20 Março 2025
Não podem sair da localidade onde vivem sem autorização prévia do Governo, as suas homilias têm de ser exclusivamente teológicas e são obrigados a apresentar relatórios de atividade à polícia, a quem também devem mostrar os seus celulares, para que os agentes verifiquem que não comunicaram com bispos ou jornalistas fora do país: os padres católicos sofrem uma perseguição cada vez mais intensa da parte do regime de Daniel Ortega e da esposa, Rosario Murillo, na Nicarágua.
A reportagem é de Clara Raimundo, publicada por 7Margens, 18-03-2025.
As denúncias são feitas no mais recente relatório da organização de defesa dos direitos humanos Christian Solidarity Worldwide (CSW), segundo o qual foram registados pelo menos 222 ataques à liberdade de religião e crença na Nicarágua ao longo do ano 2024.
Os ataques mais frequentes são o “cancelamento arbitrário de eventos, atividades ou serviços religiosos”, sendo que a Polícia Nacional continuou a proibir à força procissões religiosas públicas fora dos edifícios físicos das igrejas, como já vinha acontecendo desde 2023, e a “revogação do estatuto legal” de instituições religiosas. Mas neste relatório – intitulado “Controlo total: A erradicação das vozes independentes na Nicarágua” – conclui-se que um dos desenvolvimentos mais preocupantes de 2024 foi a imposição daquilo que o Governo nicaraguense designa de “medidas de precaução” aos líderes religiosos.
De acordo com o relatório, são cada vez mais frequentes os cercos policiais a igrejas durante as missas, as quais são muitas vezes registadas em vídeo pelos agentes, particularmente o momento da homilia. “Pregar sobre unidade ou justiça, ou rezar por líderes religiosos presos ou mesmo pela situação geral do país, por exemplo, pode ser considerado crítica ao governo e classificado como crime”, detalha o documento.
Inúmeros padres católicos (e também vários pastores evangélicos) passaram a ter de se apresentar semanalmente na esquadra de polícia local, onde devem apresentar um relatório das suas atividades semanais e entregar os seus celulares para verificação das comunicações mantidas. São ainda sujeitos a um interrogatório e obrigados a tirar uma fotografia.
De acordo com o relatório da CSW, estes líderes religiosos enfrentam também restrições à sua liberdade de movimento, não podendo deixar a comunidade onde residem. “Alguns foram avisados de que, se não cumprissem as medidas cautelares, seriam presos ou exilados”, afirma o documento.
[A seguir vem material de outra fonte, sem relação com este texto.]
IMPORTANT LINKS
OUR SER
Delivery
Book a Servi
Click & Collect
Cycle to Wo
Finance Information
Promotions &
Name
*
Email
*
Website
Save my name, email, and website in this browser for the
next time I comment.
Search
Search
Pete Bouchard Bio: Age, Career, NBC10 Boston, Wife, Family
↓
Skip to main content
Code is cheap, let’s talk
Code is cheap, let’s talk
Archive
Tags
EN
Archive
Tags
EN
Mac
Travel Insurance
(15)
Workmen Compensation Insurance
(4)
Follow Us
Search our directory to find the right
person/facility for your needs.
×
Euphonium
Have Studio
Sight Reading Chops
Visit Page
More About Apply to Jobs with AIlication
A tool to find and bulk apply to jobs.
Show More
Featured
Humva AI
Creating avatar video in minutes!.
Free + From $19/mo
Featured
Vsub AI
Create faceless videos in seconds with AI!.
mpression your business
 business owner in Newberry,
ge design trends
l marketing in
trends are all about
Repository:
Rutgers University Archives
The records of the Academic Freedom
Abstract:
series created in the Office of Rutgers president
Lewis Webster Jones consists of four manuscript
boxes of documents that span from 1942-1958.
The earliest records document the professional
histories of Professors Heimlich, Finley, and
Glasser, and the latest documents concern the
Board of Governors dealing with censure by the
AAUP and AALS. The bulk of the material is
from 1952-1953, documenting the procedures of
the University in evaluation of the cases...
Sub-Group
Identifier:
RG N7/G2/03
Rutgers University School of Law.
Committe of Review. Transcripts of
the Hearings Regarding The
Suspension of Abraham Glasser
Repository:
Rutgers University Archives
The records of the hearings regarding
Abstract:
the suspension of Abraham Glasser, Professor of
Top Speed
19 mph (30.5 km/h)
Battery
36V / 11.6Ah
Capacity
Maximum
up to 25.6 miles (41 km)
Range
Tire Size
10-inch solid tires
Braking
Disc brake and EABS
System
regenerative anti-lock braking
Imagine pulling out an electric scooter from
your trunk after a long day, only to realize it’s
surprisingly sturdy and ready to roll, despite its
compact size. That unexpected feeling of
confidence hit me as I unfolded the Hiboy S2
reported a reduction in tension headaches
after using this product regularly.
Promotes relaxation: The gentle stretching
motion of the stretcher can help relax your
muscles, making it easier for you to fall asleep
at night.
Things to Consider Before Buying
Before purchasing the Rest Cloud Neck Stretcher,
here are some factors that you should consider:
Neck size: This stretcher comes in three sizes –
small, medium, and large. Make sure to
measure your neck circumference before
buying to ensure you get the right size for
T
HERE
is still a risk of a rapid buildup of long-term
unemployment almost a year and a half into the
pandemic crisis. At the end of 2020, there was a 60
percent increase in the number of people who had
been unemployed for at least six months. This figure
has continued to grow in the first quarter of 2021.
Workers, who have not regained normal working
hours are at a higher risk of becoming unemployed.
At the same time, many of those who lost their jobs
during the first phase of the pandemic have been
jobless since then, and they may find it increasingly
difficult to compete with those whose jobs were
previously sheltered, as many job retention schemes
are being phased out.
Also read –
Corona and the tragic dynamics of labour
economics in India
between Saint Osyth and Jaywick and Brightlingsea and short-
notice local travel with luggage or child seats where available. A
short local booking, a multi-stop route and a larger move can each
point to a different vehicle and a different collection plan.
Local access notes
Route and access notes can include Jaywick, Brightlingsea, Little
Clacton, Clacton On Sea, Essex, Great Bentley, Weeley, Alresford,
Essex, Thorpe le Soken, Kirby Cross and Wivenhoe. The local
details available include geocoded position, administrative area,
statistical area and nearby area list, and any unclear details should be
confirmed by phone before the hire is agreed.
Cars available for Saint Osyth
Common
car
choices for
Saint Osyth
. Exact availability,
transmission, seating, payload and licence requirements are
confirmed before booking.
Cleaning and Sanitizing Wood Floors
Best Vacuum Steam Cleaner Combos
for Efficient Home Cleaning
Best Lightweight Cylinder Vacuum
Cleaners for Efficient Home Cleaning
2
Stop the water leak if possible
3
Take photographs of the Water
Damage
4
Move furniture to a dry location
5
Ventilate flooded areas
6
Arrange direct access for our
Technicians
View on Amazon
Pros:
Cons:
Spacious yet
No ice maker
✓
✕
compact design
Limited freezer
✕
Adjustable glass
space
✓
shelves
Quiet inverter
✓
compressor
Um dos primeiros a ser sujeito a estas medidas foi o padre Luis Eduardo Benavides, pároco de Nossa Senhora de Fátima em Wiwilí, na diocese de Estelí, cujo administrador apostólico é o bispo de Matagalpa, Rolando Álvarez, que se encontra exilado no Vaticano.
Recordando o exílio do bispo Álvarez, mas também do bispo de Siuna, Isidoro Mora, e de outros 15 padres e dois seminaristas, em janeiro de 2024, a CSW refere que este funciona como uma ferramenta de punição. Em agosto, outros nove padres foram obrigados a abandonar o país, e em dezembro pelo menos mais um.
A CSW denuncia que há também 46 registos de detenção arbitrária de curto e longo prazo de líderes religiosos ao longo de 2024. Entre estes, destaca o desaparecimento de duas líderes leigas que trabalhavam para a Diocese de Matagalpa. Lesbia del Socorro Gutiérrez Poveda, de 58 anos, e Carmen María Sáenz Martíne, 49 anos, foram levadas à força de suas casas na sequência de operações simultâneas realizadas pela polícia a 10 de agosto, e desde então “foram mantidas incomunicáveis, sem nenhuma prova de que estão vivas fornecida às suas famílias”.
A organização, sedeada no Reino Unido e presente em mais de 20 países, deixa diversos apelos às Nações Unidas, União Europeia e Estados Unidos da América, para que monitorizem de perto a situação da liberdade religiosa na Nicarágua e façam pressão sobre o Governo para que promova e proteja os direitos humanos, nomeadamente incluindo Daniel Ortega e “o seu círculo íntimo” na lista de sanções a violadores de direitos humanos, e convocando reuniões “urgentes” com as autoridades nicaraguenses para debater as violações já registadas.